Juana Castro

La Paz y Esperanza

20 de abril 2011 - 01:00

NO puedo olvidar una noche de abril, la virgen atravesando los jardines de la Merced, y yo delante, andando de espaldas, magnetizada, electrizada por la música, borracha de alhelíes azules, después de esperarla entre muchachas y muchachos que se besan en la yerba.

Verla aparecer, blanca y oro en la noche. Con la luz de la candelería y el bailable de los varales de plata que sujetan el palio… ¡Dios, cómo me pone! Abandono a mi pareja, abandono a mi hijo, abandono a quien esté conmigo y me pongo delante a mirarla mientras camino de espaldas, sin saber si voy a atropellar a alguien, a caerme encima de algo o a morirme. Otras mujeres hacen lo mismo, nos abrimos paso, nos cogemos de la mano, como si un resorte o un clavo, como si un ángel. Lo llamativo es que guardias y organizadores no me quiten de en medio de un manotazo. Las bambalinas balanceándose, los flecos, las tulipas, el olor de la cera y el aroma de las flores, esa borrachera del barroco… Y yo un pelele, boquiabierta, hipnotizada, fuera del tiempo, fuera de todo.

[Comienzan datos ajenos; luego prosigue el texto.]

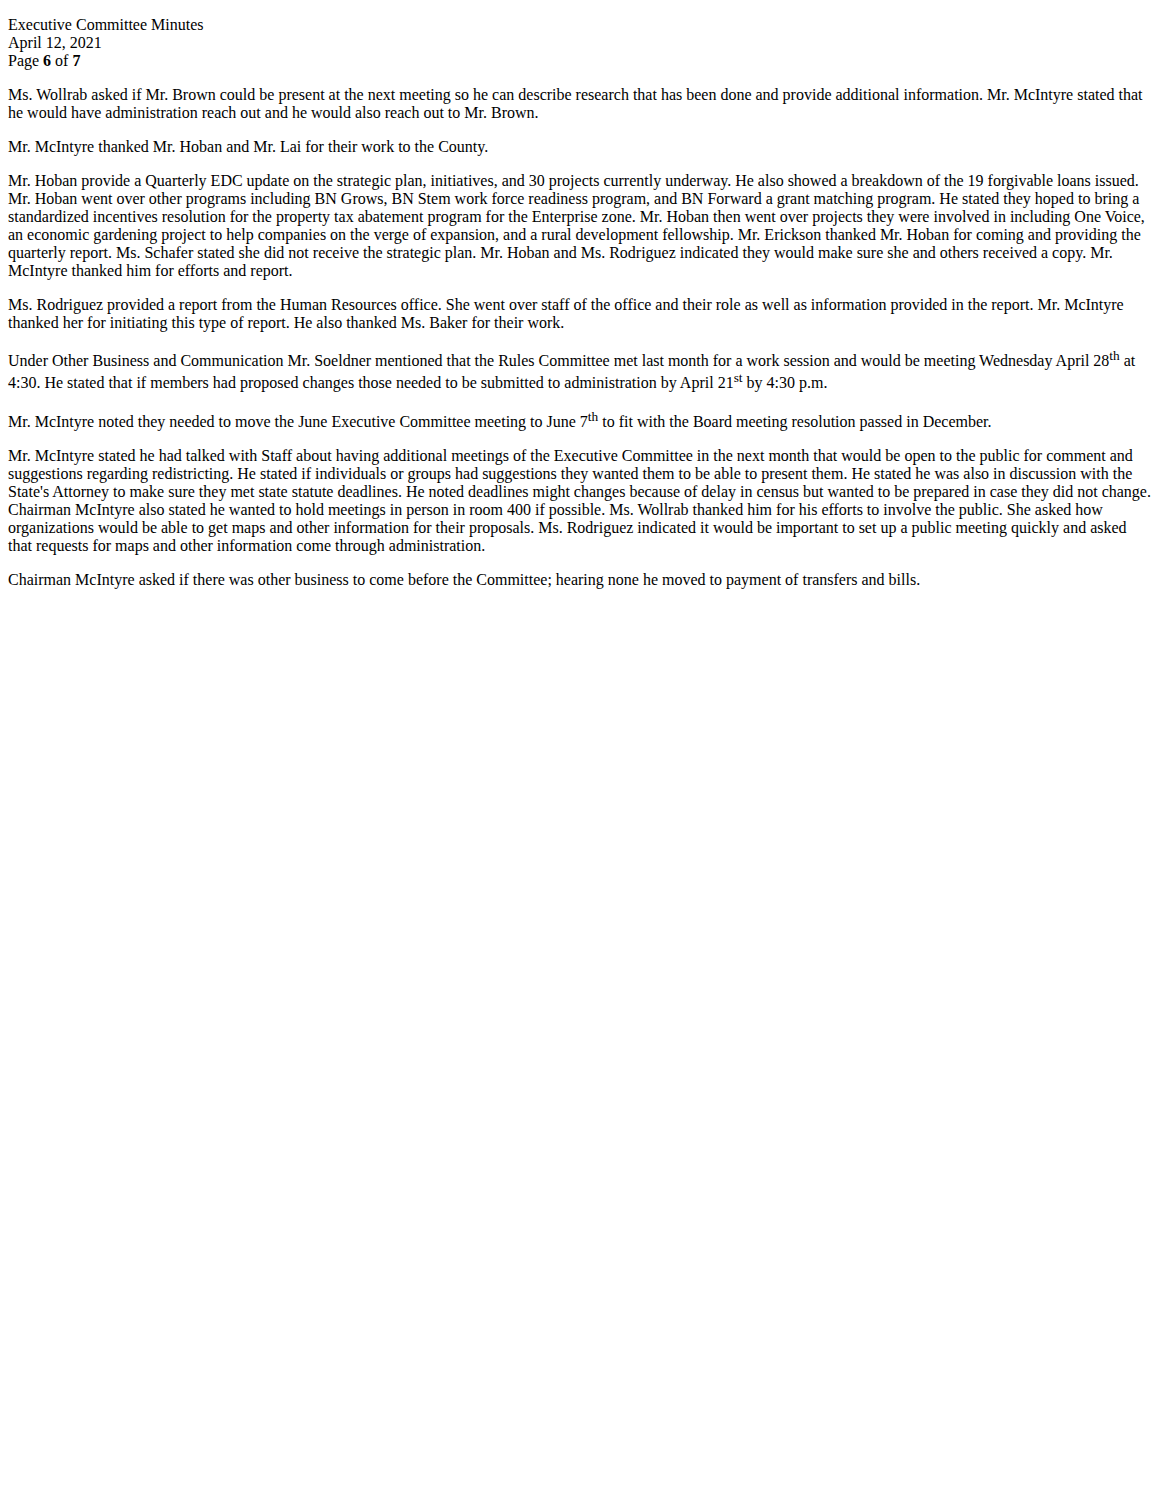Executive Committee Minutes
April 12, 2021
Page 6 of 7
Ms. Wollrab asked if Mr. Brown could be present at the next meeting so he can describe research that has been done and provide additional information. Mr. McIntyre stated that he would have administration reach out and he would also reach out to Mr. Brown.
Mr. McIntyre thanked Mr. Hoban and Mr. Lai for their work to the County.
Mr. Hoban provide a Quarterly EDC update on the strategic plan, initiatives, and 30 projects currently underway. He also showed a breakdown of the 19 forgivable loans issued. Mr. Hoban went over other programs including BN Grows, BN Stem work force readiness program, and BN Forward a grant matching program. He stated they hoped to bring a standardized incentives resolution for the property tax abatement program for the Enterprise zone. Mr. Hoban then went over projects they were involved in including One Voice, an economic gardening project to help companies on the verge of expansion, and a rural development fellowship. Mr. Erickson thanked Mr. Hoban for coming and providing the quarterly report. Ms. Schafer stated she did not receive the strategic plan. Mr. Hoban and Ms. Rodriguez indicated they would make sure she and others received a copy. Mr. McIntyre thanked him for efforts and report.
Ms. Rodriguez provided a report from the Human Resources office. She went over staff of the office and their role as well as information provided in the report. Mr. McIntyre thanked her for initiating this type of report. He also thanked Ms. Baker for their work.
Under Other Business and Communication Mr. Soeldner mentioned that the Rules Committee met last month for a work session and would be meeting Wednesday April 28th at 4:30. He stated that if members had proposed changes those needed to be submitted to administration by April 21st by 4:30 p.m.
Mr. McIntyre noted they needed to move the June Executive Committee meeting to June 7th to fit with the Board meeting resolution passed in December.
Mr. McIntyre stated he had talked with Staff about having additional meetings of the Executive Committee in the next month that would be open to the public for comment and suggestions regarding redistricting. He stated if individuals or groups had suggestions they wanted them to be able to present them. He stated he was also in discussion with the State's Attorney to make sure they met state statute deadlines. He noted deadlines might changes because of delay in census but wanted to be prepared in case they did not change. Chairman McIntyre also stated he wanted to hold meetings in person in room 400 if possible. Ms. Wollrab thanked him for his efforts to involve the public. She asked how organizations would be able to get maps and other information for their proposals. Ms. Rodriguez indicated it would be important to set up a public meeting quickly and asked that requests for maps and other information come through administration.
Chairman McIntyre asked if there was other business to come before the Committee; hearing none he moved to payment of transfers and bills.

No sé cuándo en mi embriaguez hay una parada. Mientras los costaleros hacen la levantá despierto, me esquino a un lado y la veo pasar al compás de la marcha Paloma de Capuchinos. Y pasa y ya no puedo más. No sé dónde estoy, he perdido a mi familia, a mis amigos. Alguien se apiada de mí, me coge del brazo y me devuelve a la vida; a la vida normal y corriente de la calle, de la gente, del murmullo que no es ni griterío ni silencio. La luna arriba, la primavera por todas partes: en los naranjos, en las velas, en el limón de los magnolios blancos, en la gente que se apiña en la calle Osario y en la plaza de Capuchinos, para ver entrar a la Paz y Esperanza.